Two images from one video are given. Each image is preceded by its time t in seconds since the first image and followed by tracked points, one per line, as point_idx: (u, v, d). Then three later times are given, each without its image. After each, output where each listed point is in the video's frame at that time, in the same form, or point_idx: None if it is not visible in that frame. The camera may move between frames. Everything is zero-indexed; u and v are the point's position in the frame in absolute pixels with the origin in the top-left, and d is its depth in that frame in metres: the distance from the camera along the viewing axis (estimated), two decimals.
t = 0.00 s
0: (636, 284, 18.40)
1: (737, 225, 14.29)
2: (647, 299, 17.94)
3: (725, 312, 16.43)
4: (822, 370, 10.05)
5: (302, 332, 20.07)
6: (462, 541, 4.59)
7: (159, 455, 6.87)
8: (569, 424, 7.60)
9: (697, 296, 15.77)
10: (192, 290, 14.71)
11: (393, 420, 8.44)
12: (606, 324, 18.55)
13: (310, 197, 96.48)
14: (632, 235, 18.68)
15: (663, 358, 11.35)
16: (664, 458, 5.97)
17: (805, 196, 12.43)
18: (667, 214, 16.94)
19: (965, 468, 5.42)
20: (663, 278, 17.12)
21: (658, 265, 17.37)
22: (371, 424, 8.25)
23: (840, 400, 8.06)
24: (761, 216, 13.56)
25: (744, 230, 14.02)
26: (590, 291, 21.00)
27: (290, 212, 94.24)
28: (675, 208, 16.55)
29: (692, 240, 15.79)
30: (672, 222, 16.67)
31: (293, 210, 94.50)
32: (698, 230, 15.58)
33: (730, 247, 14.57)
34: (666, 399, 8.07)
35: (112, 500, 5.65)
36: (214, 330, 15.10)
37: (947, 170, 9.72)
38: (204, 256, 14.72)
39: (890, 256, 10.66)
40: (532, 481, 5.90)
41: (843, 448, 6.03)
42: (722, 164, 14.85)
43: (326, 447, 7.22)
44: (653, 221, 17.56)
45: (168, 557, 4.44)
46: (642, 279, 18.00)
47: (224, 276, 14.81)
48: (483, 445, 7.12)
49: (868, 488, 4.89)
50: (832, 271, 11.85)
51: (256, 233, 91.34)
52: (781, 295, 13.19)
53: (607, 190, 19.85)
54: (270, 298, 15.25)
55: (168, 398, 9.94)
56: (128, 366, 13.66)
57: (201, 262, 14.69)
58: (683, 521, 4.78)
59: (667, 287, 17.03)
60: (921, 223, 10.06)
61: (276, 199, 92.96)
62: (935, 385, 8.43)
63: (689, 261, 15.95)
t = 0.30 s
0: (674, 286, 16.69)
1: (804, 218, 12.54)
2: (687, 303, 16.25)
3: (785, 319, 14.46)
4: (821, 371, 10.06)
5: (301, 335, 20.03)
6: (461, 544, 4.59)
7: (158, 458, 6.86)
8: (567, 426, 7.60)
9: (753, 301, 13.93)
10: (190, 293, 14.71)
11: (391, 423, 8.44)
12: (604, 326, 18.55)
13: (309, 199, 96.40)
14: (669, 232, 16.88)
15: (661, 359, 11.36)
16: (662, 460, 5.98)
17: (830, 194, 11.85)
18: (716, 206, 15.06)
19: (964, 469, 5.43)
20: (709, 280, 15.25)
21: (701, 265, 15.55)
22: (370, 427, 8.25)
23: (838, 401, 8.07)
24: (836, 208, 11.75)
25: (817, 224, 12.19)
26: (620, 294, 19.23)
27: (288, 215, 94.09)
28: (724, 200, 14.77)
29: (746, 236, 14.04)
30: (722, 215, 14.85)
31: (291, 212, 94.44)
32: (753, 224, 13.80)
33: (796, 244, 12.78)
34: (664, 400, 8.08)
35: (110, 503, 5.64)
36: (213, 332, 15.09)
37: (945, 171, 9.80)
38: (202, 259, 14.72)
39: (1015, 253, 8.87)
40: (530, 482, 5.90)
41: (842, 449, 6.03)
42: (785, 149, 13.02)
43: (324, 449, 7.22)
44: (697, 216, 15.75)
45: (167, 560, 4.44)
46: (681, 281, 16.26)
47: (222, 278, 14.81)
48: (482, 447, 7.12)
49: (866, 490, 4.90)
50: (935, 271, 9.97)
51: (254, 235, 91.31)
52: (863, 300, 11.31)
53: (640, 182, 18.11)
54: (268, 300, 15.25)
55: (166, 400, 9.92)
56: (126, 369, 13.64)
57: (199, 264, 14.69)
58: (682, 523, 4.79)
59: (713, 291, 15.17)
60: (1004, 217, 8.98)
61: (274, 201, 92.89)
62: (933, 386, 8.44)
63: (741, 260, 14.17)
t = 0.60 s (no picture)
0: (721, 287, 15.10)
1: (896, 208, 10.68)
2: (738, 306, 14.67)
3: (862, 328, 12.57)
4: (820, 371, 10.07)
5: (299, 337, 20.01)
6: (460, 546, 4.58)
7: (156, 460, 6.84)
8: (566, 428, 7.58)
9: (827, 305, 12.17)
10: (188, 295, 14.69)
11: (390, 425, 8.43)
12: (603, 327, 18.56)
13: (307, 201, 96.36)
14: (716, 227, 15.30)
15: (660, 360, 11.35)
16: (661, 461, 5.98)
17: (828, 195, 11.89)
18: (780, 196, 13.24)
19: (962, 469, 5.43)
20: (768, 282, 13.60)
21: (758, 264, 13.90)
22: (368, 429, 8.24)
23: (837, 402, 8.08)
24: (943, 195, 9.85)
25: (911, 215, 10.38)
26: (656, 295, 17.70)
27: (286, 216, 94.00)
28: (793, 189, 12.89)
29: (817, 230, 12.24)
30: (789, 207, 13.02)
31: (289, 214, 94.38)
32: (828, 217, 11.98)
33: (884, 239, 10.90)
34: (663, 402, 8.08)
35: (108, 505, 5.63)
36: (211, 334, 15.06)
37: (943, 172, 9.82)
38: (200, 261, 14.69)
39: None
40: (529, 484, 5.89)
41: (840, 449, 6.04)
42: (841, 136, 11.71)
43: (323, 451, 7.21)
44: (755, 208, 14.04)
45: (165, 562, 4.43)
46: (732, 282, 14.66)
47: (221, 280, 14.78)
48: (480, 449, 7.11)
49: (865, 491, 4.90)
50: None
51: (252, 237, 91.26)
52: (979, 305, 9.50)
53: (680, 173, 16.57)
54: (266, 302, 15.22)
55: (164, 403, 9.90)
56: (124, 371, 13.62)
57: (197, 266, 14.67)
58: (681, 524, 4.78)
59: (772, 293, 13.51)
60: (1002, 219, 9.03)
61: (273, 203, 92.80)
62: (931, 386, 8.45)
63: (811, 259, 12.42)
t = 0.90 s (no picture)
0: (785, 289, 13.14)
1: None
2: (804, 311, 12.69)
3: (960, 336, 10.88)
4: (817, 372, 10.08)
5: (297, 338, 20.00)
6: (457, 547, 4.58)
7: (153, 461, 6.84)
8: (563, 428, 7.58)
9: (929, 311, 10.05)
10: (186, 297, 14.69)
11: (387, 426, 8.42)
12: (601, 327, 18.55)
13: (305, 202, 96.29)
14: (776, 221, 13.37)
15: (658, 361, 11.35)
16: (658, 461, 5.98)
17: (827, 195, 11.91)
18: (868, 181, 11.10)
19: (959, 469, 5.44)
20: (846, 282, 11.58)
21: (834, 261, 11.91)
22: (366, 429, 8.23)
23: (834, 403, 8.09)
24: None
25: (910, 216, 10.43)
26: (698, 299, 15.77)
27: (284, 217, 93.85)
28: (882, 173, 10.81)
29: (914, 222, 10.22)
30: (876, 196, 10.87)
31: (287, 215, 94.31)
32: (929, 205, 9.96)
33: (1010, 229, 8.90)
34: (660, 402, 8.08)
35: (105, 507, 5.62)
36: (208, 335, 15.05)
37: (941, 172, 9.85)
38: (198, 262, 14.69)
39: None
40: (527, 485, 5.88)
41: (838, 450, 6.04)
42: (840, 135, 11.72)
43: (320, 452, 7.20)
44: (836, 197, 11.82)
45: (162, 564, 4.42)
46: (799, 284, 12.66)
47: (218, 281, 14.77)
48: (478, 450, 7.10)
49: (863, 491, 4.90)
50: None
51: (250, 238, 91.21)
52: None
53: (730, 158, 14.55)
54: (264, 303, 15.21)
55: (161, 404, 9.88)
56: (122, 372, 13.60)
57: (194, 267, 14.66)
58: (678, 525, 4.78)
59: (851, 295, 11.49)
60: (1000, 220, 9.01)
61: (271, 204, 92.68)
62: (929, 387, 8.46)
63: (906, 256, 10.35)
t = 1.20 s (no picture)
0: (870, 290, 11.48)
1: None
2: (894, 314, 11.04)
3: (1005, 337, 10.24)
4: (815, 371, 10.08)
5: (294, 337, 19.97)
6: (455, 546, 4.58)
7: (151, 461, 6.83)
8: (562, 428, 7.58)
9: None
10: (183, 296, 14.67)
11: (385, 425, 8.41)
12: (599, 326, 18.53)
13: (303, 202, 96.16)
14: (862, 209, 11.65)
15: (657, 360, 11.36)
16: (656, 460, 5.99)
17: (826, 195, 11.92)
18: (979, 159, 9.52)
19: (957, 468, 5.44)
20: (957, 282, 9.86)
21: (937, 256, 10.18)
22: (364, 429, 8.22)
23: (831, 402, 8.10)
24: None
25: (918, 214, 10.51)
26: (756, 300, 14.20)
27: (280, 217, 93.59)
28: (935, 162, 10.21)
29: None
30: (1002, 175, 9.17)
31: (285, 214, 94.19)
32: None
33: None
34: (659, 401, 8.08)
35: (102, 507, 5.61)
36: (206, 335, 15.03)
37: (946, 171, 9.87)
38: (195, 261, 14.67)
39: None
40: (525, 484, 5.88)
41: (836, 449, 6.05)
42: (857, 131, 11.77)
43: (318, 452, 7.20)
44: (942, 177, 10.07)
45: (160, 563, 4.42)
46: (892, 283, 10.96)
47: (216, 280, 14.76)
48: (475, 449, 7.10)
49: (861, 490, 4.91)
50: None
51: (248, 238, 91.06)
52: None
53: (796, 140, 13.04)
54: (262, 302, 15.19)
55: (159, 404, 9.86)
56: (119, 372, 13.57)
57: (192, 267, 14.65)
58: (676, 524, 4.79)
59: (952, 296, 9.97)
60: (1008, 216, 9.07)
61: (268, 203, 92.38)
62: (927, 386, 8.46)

◆ Exercise ◆
Find the line with "19: (965, 468, 5.42)" in the material above. Reproduce it and each line after it up to and including the line with "0: (674, 286, 16.69)".

◆ Written answer ◆
19: (965, 468, 5.42)
20: (663, 278, 17.12)
21: (658, 265, 17.37)
22: (371, 424, 8.25)
23: (840, 400, 8.06)
24: (761, 216, 13.56)
25: (744, 230, 14.02)
26: (590, 291, 21.00)
27: (290, 212, 94.24)
28: (675, 208, 16.55)
29: (692, 240, 15.79)
30: (672, 222, 16.67)
31: (293, 210, 94.50)
32: (698, 230, 15.58)
33: (730, 247, 14.57)
34: (666, 399, 8.07)
35: (112, 500, 5.65)
36: (214, 330, 15.10)
37: (947, 170, 9.72)
38: (204, 256, 14.72)
39: (890, 256, 10.66)
40: (532, 481, 5.90)
41: (843, 448, 6.03)
42: (722, 164, 14.85)
43: (326, 447, 7.22)
44: (653, 221, 17.56)
45: (168, 557, 4.44)
46: (642, 279, 18.00)
47: (224, 276, 14.81)
48: (483, 445, 7.12)
49: (868, 488, 4.89)
50: (832, 271, 11.85)
51: (256, 233, 91.34)
52: (781, 295, 13.19)
53: (607, 190, 19.85)
54: (270, 298, 15.25)
55: (168, 398, 9.94)
56: (128, 366, 13.66)
57: (201, 262, 14.69)
58: (683, 521, 4.78)
59: (667, 287, 17.03)
60: (921, 223, 10.06)
61: (276, 199, 92.96)
62: (935, 385, 8.43)
63: (689, 261, 15.95)
t = 0.30 s
0: (674, 286, 16.69)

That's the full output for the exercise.